→ **Task objective**: Output range, inclusive: from the line containing "captured an IHC" to the line containing "(IHC) photomicrograph of". Restate those lines from the data below word for word and only those.

→ **Supplied data**:
□ □ □ □

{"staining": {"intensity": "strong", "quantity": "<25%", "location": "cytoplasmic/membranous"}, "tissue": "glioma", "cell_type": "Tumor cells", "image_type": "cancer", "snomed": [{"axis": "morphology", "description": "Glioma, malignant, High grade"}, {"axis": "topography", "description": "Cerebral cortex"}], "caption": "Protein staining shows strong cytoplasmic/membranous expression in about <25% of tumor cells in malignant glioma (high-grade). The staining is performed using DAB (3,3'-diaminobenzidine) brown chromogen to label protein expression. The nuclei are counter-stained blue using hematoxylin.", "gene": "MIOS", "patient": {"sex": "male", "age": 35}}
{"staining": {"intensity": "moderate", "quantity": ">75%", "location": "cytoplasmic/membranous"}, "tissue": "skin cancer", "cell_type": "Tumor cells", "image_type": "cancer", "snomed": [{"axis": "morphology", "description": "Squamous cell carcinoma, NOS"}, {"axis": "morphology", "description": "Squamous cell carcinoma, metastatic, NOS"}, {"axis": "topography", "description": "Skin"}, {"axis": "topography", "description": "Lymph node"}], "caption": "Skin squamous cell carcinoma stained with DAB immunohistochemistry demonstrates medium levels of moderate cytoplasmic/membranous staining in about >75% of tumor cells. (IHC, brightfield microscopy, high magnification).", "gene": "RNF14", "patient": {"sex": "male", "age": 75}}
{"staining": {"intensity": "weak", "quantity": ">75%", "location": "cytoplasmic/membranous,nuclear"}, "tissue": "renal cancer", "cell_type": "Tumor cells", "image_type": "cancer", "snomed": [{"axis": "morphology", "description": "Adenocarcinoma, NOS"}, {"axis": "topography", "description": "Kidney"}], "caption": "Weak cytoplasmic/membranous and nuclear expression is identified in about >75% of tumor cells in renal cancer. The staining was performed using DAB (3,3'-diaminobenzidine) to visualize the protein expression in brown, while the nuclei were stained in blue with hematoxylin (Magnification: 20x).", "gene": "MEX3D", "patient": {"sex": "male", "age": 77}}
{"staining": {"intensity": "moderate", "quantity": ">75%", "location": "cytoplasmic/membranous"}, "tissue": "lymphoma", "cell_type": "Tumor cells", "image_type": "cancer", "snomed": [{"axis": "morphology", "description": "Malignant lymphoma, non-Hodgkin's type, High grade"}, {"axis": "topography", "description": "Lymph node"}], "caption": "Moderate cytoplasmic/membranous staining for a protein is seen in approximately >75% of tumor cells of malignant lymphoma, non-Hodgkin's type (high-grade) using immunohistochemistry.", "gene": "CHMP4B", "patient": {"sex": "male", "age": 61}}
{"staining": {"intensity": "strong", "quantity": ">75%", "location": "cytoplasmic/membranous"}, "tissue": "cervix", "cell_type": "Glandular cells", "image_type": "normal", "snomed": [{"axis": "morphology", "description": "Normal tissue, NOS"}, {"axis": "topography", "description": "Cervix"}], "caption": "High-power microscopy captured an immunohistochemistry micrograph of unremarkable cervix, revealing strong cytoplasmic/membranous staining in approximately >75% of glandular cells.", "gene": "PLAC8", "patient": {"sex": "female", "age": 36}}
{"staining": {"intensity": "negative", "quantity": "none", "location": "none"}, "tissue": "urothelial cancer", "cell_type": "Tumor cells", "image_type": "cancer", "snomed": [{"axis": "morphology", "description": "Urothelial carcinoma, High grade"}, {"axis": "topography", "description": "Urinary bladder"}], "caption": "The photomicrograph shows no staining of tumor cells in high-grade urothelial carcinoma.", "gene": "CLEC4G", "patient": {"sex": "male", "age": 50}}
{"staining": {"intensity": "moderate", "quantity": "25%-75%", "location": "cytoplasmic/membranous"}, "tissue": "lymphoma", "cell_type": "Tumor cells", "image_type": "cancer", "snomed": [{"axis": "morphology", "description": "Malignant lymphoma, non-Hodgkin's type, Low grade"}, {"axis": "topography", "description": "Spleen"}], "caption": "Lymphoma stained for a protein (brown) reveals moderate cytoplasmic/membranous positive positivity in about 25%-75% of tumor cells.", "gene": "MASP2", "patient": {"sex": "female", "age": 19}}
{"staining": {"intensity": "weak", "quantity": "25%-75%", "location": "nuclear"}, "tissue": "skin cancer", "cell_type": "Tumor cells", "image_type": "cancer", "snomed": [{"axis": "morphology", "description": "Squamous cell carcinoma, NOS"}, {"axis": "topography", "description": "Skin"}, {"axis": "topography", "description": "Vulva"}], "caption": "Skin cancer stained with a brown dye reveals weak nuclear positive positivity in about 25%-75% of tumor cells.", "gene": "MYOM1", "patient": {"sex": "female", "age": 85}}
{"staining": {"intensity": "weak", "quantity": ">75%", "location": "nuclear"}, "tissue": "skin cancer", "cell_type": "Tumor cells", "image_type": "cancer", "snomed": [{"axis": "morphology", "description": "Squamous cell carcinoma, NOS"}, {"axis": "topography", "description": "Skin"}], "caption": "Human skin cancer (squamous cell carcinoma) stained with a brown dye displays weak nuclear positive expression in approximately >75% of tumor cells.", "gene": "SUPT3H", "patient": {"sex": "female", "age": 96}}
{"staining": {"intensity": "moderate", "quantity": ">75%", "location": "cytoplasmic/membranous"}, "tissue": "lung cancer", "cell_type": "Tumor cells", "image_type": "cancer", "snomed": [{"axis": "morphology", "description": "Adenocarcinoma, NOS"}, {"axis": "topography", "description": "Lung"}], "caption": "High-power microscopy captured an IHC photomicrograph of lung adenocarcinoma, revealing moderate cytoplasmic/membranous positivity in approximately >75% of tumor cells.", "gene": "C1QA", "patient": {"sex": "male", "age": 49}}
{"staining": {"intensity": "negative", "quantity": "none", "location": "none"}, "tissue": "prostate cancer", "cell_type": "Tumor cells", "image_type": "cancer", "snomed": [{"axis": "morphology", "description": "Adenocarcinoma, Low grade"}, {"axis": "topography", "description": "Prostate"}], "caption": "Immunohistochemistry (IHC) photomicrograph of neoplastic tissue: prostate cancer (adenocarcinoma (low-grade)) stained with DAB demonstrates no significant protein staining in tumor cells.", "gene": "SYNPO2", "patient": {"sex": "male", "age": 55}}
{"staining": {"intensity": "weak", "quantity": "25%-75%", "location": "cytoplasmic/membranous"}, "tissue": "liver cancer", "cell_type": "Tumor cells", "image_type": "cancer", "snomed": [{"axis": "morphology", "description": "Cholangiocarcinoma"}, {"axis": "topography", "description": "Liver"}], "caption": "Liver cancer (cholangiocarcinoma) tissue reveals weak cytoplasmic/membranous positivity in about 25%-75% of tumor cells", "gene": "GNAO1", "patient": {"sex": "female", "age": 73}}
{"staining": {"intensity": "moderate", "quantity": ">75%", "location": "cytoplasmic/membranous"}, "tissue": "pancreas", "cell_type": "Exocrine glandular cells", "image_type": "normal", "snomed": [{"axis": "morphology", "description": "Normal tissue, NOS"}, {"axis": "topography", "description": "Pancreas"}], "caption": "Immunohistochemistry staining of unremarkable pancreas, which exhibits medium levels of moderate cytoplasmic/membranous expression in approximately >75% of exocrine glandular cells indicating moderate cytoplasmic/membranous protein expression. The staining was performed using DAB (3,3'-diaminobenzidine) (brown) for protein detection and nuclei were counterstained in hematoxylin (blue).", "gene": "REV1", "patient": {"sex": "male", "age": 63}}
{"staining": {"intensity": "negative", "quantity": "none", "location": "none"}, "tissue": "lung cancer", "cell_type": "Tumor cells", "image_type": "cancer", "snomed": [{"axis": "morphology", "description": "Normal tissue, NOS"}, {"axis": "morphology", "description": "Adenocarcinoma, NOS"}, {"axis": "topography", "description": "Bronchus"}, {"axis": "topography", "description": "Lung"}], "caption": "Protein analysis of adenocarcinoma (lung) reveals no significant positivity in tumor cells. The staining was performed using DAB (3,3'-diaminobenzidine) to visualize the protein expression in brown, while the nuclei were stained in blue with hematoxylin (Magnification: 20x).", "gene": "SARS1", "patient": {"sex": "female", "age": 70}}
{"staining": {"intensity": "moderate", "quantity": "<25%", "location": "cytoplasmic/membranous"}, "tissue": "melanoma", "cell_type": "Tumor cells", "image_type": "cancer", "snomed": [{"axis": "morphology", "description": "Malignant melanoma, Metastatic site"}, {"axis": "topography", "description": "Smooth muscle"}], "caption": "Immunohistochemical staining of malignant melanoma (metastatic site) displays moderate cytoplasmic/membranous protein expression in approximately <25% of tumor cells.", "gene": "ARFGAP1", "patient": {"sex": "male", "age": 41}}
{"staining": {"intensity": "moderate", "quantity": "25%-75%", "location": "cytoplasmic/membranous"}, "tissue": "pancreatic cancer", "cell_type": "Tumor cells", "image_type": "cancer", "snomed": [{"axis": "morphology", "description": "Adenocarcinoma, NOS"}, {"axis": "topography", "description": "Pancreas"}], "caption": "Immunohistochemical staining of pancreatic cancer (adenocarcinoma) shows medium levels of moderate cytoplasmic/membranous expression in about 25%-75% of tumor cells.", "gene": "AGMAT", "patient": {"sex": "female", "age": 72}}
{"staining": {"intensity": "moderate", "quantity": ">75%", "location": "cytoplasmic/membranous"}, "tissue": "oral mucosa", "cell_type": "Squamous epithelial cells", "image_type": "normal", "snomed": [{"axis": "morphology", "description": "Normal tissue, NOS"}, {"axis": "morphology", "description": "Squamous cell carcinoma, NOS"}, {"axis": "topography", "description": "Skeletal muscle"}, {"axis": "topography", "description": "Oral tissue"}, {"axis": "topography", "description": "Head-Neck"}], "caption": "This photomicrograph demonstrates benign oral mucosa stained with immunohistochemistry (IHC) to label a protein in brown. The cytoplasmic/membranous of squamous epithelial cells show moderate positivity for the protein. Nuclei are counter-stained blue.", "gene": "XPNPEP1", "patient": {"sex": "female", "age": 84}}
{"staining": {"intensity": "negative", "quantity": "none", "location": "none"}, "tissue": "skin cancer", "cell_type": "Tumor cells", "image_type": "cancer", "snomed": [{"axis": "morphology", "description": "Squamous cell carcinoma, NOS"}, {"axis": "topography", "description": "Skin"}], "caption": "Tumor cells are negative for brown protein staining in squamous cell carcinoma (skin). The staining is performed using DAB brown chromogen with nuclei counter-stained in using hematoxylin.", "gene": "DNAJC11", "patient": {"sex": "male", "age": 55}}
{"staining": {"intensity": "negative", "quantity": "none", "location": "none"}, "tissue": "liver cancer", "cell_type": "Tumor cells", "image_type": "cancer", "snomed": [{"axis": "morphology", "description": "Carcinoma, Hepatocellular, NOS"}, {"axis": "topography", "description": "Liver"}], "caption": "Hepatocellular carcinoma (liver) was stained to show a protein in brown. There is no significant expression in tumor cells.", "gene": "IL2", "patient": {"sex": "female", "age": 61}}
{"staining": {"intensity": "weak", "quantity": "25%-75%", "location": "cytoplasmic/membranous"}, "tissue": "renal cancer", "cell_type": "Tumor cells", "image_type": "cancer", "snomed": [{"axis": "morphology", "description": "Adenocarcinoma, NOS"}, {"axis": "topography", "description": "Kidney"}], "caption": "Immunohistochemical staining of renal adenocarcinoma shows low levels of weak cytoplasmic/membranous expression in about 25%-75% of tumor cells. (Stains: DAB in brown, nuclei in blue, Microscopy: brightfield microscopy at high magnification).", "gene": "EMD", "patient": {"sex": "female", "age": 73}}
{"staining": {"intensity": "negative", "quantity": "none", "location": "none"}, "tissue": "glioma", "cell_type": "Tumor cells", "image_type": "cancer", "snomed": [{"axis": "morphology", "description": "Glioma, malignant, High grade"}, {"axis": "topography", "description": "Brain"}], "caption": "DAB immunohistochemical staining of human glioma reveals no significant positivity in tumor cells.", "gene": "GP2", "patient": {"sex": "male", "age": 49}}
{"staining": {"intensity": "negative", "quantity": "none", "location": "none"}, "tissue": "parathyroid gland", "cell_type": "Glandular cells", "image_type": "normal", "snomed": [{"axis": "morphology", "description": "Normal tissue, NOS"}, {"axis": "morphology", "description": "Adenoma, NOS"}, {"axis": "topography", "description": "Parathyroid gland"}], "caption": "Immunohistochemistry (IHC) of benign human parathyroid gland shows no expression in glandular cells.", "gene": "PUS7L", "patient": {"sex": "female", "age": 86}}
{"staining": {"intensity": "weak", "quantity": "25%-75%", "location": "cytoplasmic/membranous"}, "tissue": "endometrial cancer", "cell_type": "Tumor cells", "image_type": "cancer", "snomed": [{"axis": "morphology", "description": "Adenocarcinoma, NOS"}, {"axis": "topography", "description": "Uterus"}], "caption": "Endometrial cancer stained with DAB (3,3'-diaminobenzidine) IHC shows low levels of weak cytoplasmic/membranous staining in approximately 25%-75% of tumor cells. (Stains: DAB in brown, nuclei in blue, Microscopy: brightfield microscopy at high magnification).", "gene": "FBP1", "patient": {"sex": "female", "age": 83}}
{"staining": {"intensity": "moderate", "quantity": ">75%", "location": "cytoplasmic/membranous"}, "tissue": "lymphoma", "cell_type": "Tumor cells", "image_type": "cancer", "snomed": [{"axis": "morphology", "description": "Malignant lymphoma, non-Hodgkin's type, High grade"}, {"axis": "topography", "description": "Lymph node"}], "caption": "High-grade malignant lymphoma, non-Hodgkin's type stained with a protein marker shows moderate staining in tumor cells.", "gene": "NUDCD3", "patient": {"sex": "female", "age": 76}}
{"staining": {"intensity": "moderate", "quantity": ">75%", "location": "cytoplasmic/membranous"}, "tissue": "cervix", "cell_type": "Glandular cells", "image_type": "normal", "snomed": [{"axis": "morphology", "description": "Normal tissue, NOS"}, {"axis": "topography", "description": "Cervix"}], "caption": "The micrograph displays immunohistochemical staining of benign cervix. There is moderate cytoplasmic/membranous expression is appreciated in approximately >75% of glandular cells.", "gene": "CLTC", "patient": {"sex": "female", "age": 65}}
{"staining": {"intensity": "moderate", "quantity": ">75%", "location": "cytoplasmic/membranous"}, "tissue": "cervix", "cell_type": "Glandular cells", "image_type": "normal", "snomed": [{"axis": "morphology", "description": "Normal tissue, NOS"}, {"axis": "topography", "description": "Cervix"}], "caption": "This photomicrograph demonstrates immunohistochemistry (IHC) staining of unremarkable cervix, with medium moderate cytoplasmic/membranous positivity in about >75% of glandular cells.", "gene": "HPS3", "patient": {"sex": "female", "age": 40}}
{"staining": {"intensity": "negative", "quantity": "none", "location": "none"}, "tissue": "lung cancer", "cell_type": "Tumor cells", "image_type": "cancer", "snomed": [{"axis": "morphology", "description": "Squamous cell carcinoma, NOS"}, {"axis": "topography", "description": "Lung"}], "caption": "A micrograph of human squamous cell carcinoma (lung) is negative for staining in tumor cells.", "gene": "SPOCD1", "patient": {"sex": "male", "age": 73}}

□ □ □ □

→ **Solution for this task**:
{"staining": {"intensity": "moderate", "quantity": ">75%", "location": "cytoplasmic/membranous"}, "tissue": "lung cancer", "cell_type": "Tumor cells", "image_type": "cancer", "snomed": [{"axis": "morphology", "description": "Adenocarcinoma, NOS"}, {"axis": "topography", "description": "Lung"}], "caption": "High-power microscopy captured an IHC photomicrograph of lung adenocarcinoma, revealing moderate cytoplasmic/membranous positivity in approximately >75% of tumor cells.", "gene": "C1QA", "patient": {"sex": "male", "age": 49}}
{"staining": {"intensity": "negative", "quantity": "none", "location": "none"}, "tissue": "prostate cancer", "cell_type": "Tumor cells", "image_type": "cancer", "snomed": [{"axis": "morphology", "description": "Adenocarcinoma, Low grade"}, {"axis": "topography", "description": "Prostate"}], "caption": "Immunohistochemistry (IHC) photomicrograph of neoplastic tissue: prostate cancer (adenocarcinoma (low-grade)) stained with DAB demonstrates no significant protein staining in tumor cells.", "gene": "SYNPO2", "patient": {"sex": "male", "age": 55}}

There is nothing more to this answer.